St. Andre also appeals the district court’s denial of his informal request, made pursuant to Fed.R.Civ.P. 56®, for a continuance to conduct additional discovery prior to the summary judgment hearing. We review the district court’s denial of his request for an abuse of discretion. Nidds v. Schindler Elevator Corp., 113 F.3d 912, 920-21 (9th Cir.1996). A district court does not abuse its discretion by denying a Rule 56(f) motion “if the movant has failed diligently to pursue discovery in the past.” Id. at 921, citing Conkle v. Jeong, 73 F.3d 909, 914 (9th Cir.1995). Over two years elapsed between the time St. Andre filed his form complaint in the district court on September 2, 1998 and the summary judgment hearing on November 2, 2000. Although St. Andre initially filed pro per, he was represented by counsel for the year prior to the discovery cutoff, and appears to have been continuously represented (albeit by different counsel) for the remainder of the discovery period. There does not appear to be any reason why St. Andre, had he “diligently pursued discovery,” could not have obtained affidavits and medical records from friendly witnesses.

Finally, St.
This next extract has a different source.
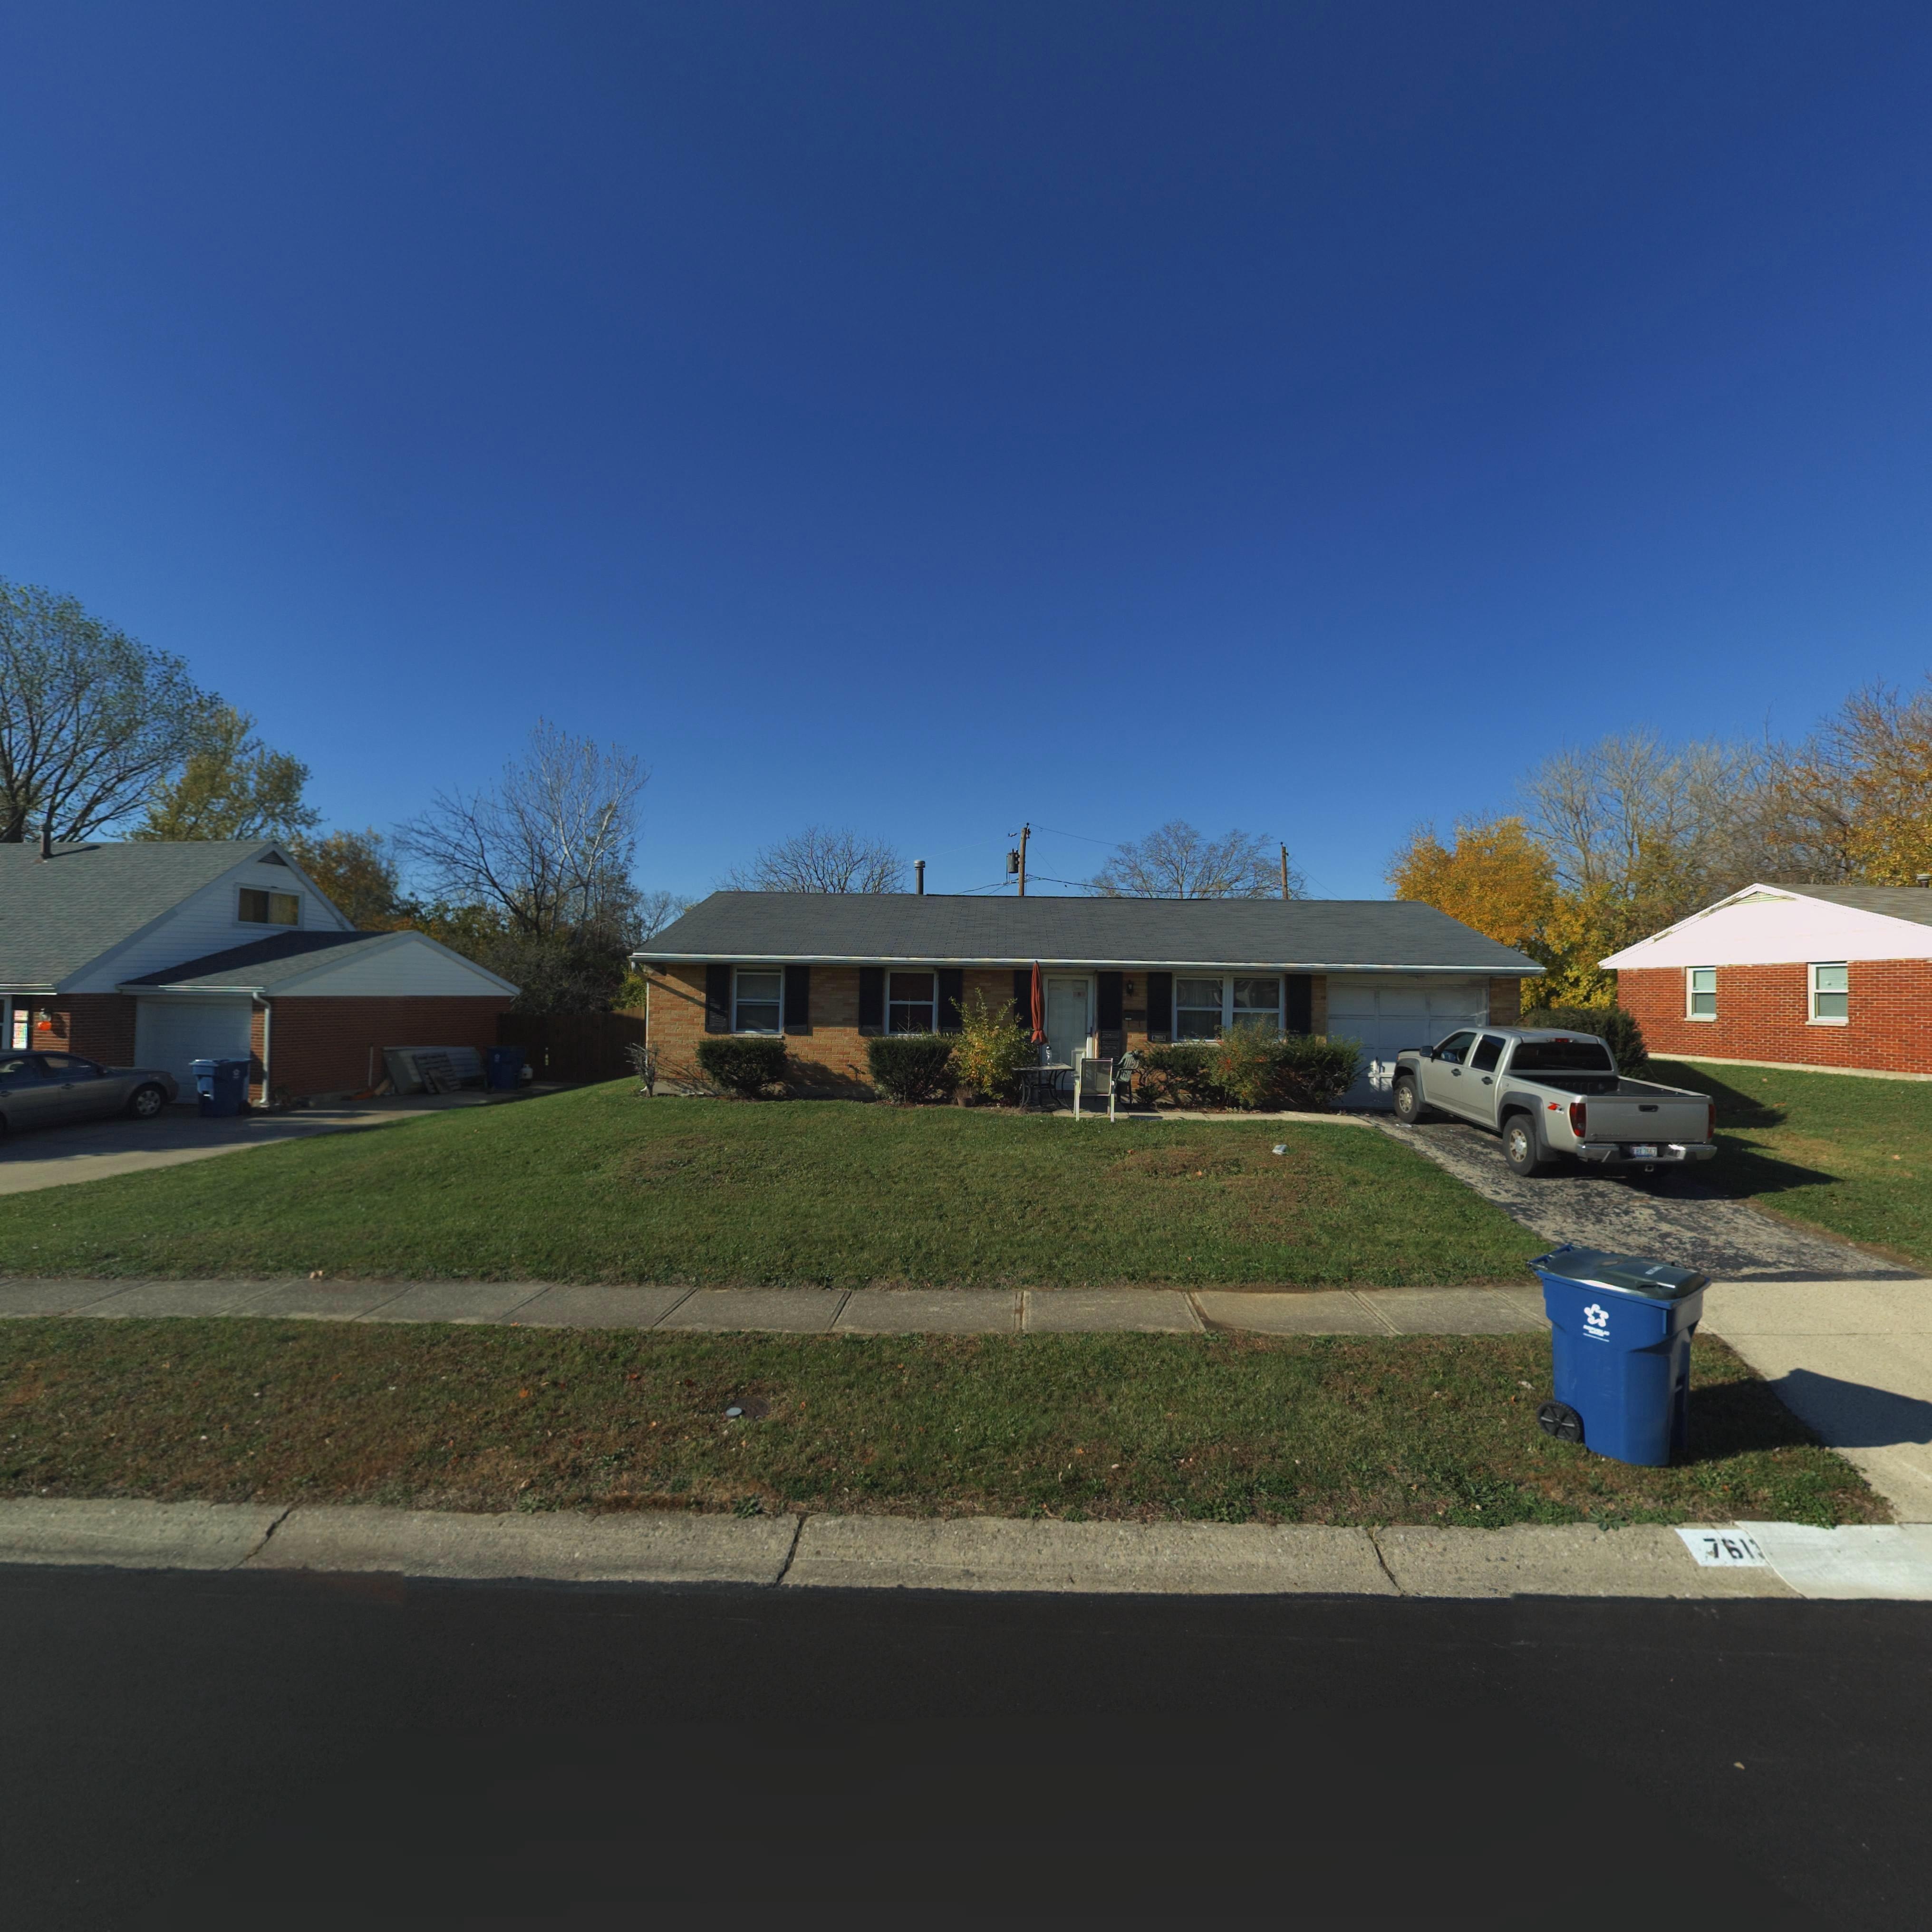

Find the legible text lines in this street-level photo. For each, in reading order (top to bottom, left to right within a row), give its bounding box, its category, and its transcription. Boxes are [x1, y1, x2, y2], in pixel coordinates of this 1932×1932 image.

[1701, 1536, 1758, 1561] StreetNumber: 761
Andre argues that his 1997 administrative charge was timely because he was the victim of discriminatory conduct amounting to a “continuing violation.” If a plaintiff can show either “ ‘a continuing policy and practice of discrimination on a company-wide basis [operating] at least in part within the limitation period’ ” or “a ‘series of related acts, one or more of which falls within the limitations period,’ ” the entire course of conduct is treated as a continuing violation and is actionable. Fielder v. UAL Corp., 218 F.3d 973, 983 (9th Cir.2000), citing Green v. Los Angeles Cty. Superintendent of Sch., 883 F.2d 1472, 1480 (9th Cir.1989). We agree with *448the district court that St. Andre did not allege sufficient facts to support his assertion that his 1997 complaint was timely due to a continuing violation by USPS extending into 1997.

' AFFIRMED.

This disposition is not appropriate for publication and may not be cited to or by the courts of this circuit except as may be provided by Ninth Circuit Rule 36-3.